TASK OBJECTIVE:
A verbatim repeat of the lines below is required, with the pictures removed.

Front-end code edit data
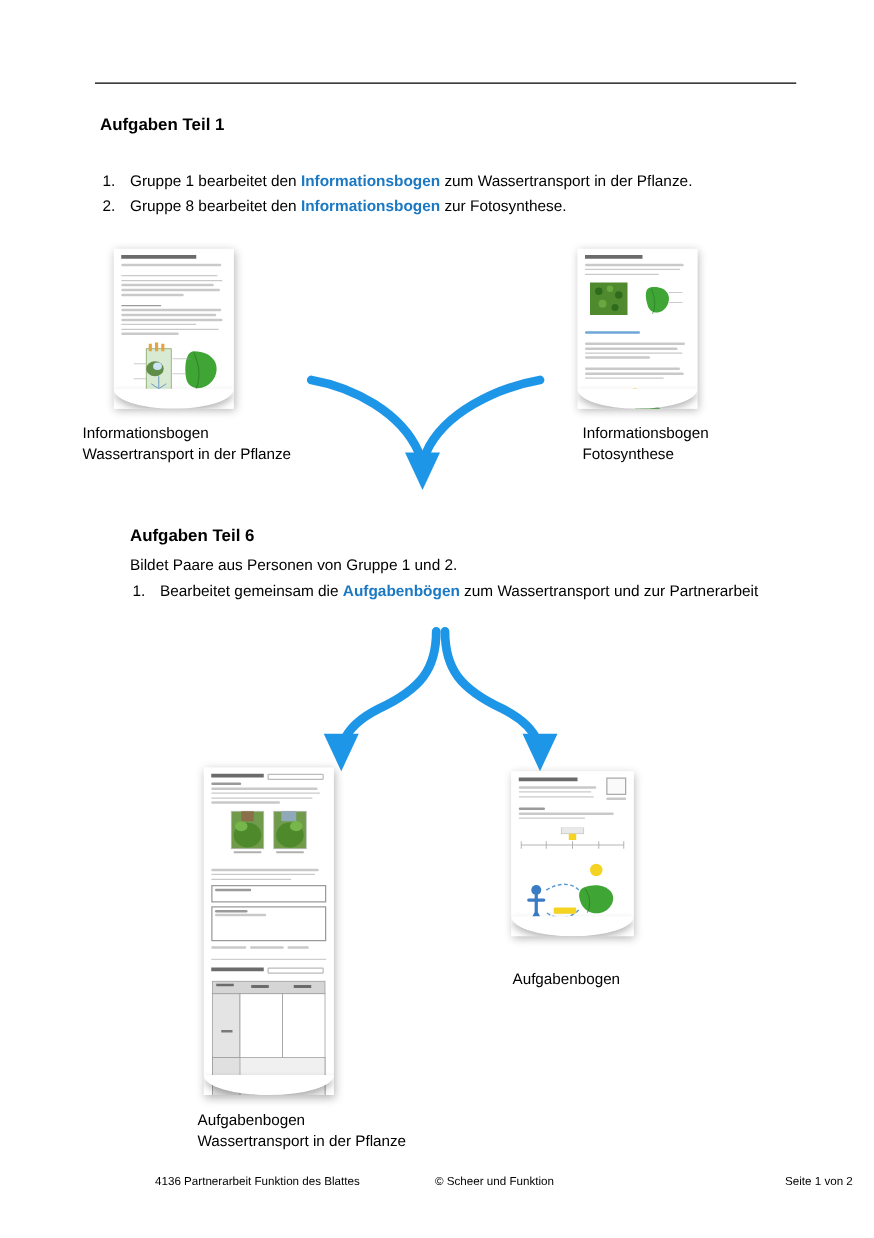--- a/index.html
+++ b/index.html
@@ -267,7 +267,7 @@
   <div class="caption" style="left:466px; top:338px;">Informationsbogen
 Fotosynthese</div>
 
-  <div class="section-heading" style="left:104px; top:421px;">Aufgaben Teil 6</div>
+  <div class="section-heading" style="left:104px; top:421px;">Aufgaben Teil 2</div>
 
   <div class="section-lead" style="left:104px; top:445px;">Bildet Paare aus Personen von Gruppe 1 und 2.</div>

SOLUTION FOR THIS TASK:
--- a/index.html
+++ b/index.html
@@ -267,7 +267,7 @@
   <div class="caption" style="left:466px; top:338px;">Informationsbogen
 Fotosynthese</div>
 
-  <div class="section-heading" style="left:104px; top:421px;">Aufgaben Teil 6</div>
+  <div class="section-heading" style="left:104px; top:421px;">Aufgaben Teil 2</div>
 
   <div class="section-lead" style="left:104px; top:445px;">Bildet Paare aus Personen von Gruppe 1 und 2.</div>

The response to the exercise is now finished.